In fact, few areas of social science generate as much dispute—or as great a tendency for researchers to throw up their hands in uncertainty—as the long-term cycles of rising and falling crime. Adam Gelb, president and CEO of the nonpartisan Council on Criminal Justice, told me we know “not anywhere near as much as we should for a problem that is as pervasive and destructive to lives and families and communities, and ultimately to our democracy.”

The overarching trend in crime rates shows a significant decline from the heights of the early 1990s through roughly the middle of the last decade. Nationwide, according to federal statistics analyzed by the Brennan Center for Justice at NYU, the per capita homicide rate fell by more than half from 1991 through 2014, as did the per capita rate for all violent crimes. After 2014, though, the decline reversed, and both homicides and all violent crimes edged back up through 2016.

The rates then roughly stabilized again for the next few years, before exploding during the pandemic. Though both homicide and violent-crime rates remained far below their peaks in the 1990s, each was significantly higher in 2020 than at the low point in 2014. Murder rates continued to rise in 2021, though as the CAP report authors note, more slowly than in 2020 in every city experiencing increases.

The picture for 2022 is, as usual, complex. In a midyear tabulation of crime trends, the Council on Criminal Justice found that despite continued high incidence in some cities, the overall number of homicides slightly declined through this year’s first half (though they remained well above the pre-pandemic levels of 2019). But the data found that aggravated assaults and robberies increased from 2021, as did multiple measures of theft, including residential burglaries and motor-vehicle thefts. At the height of the pandemic, as the council noted, homicide increased and property crime fell; now those patterns have essentially reversed.

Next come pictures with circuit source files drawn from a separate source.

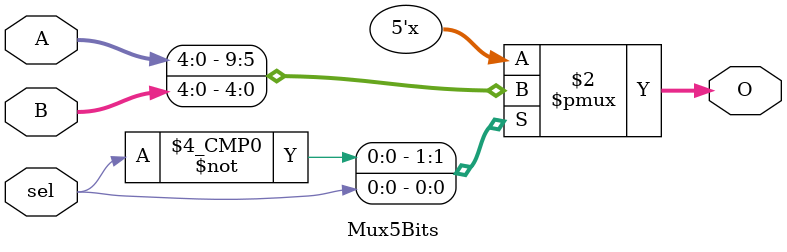
<source format=v>
`timescale 1ns / 1ps

/*
Objetivo del módulo
Se crea para selecciona entre el valor de cero y el valor de los bits 19:15 de las instrucciones
y ya que solo son 5 bits se debe crear otro módulo aparte del otro mux de 2 a 1

-Entradas
A: Primera entrada del mux 1'b0
B: Segunda entrada del mux 1'b1
sel: Señal de control para seleccionar entre las entradas

-Salida
O: Contiene el dato de alguna de las entradas, dependiendo de la señal de control

*/

module Mux5Bits(A, B, O, sel
    );
	//Definicion de entradas y salidas 
	input sel;
	input[4:0] A, B;
	output reg[4:0] O;

	//Descripcion del MUX
	always @(A, B, sel)
		begin
			case(sel)
			0: O = A;
			1: O = B;
			endcase
		end
	endmodule

</source>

Criminologists broadly agree on the reasons behind some of these long-term shifts. Gelb can rapidly tick off the accepted explanations for the decline from the 1990s through the early 2010s: the waning of the crack epidemic, more effective policing (through the adoption of community policing), a better economy, more sophisticated anti-theft and security technology, and more incarceration of dangerous offenders. (More liberal analysts dispute that final point.)

[Jeff Asher: The FBI’s next set of crime data is going to be a big mess]

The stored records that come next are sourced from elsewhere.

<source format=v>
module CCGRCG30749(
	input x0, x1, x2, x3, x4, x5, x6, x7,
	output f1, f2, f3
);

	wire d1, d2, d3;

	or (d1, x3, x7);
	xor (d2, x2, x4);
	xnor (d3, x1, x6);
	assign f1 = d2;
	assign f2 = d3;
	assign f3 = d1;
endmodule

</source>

There’s also broad agreement that the pandemic itself was a crucial driver for the historic increases in homicide during 2020, though the exact mechanism for that isn’t clear. (One explanation is that shutdowns disrupted government services and increased the social isolation of the young people most prone to violence.)

But although competing theories abound (such as more guns or less conscientious policing amid increased scrutiny of their behavior), there’s no real consensus about why crime picked up again starting around 2014. Nor is there any consensus on whether it will now recede from its pandemic heights.

Rick Rosenfeld, a professor emeritus at the University of Missouri at St. Louis and one of the authors of the CAP study, told me some evidence suggests that homicide rates have peaked. But property crime is likely to continue rising, he said, largely because the high price of conventional goods amid soaring inflation has increased the market for lower-cost stolen goods, which creates more incentives to steal. “We live in a multicausal world,” Rosenfeld, a former president of the American Society of Criminology, told me. “Some things may be pushing up crime rates at the same time other things are pushing them down.”

“Multicausal” is far from the world most Democratic candidates are living in these final weeks before Election Day. The CAP study makes a thorough case that the new policies the progressive prosecutors are implementing can’t be blamed for the rising incidence of crime. But the slugfest on the campaign trail underscores an equally important truth: that as long as crime rates are elevated, those criminal-justice reforms will remain politically vulnerable anyway.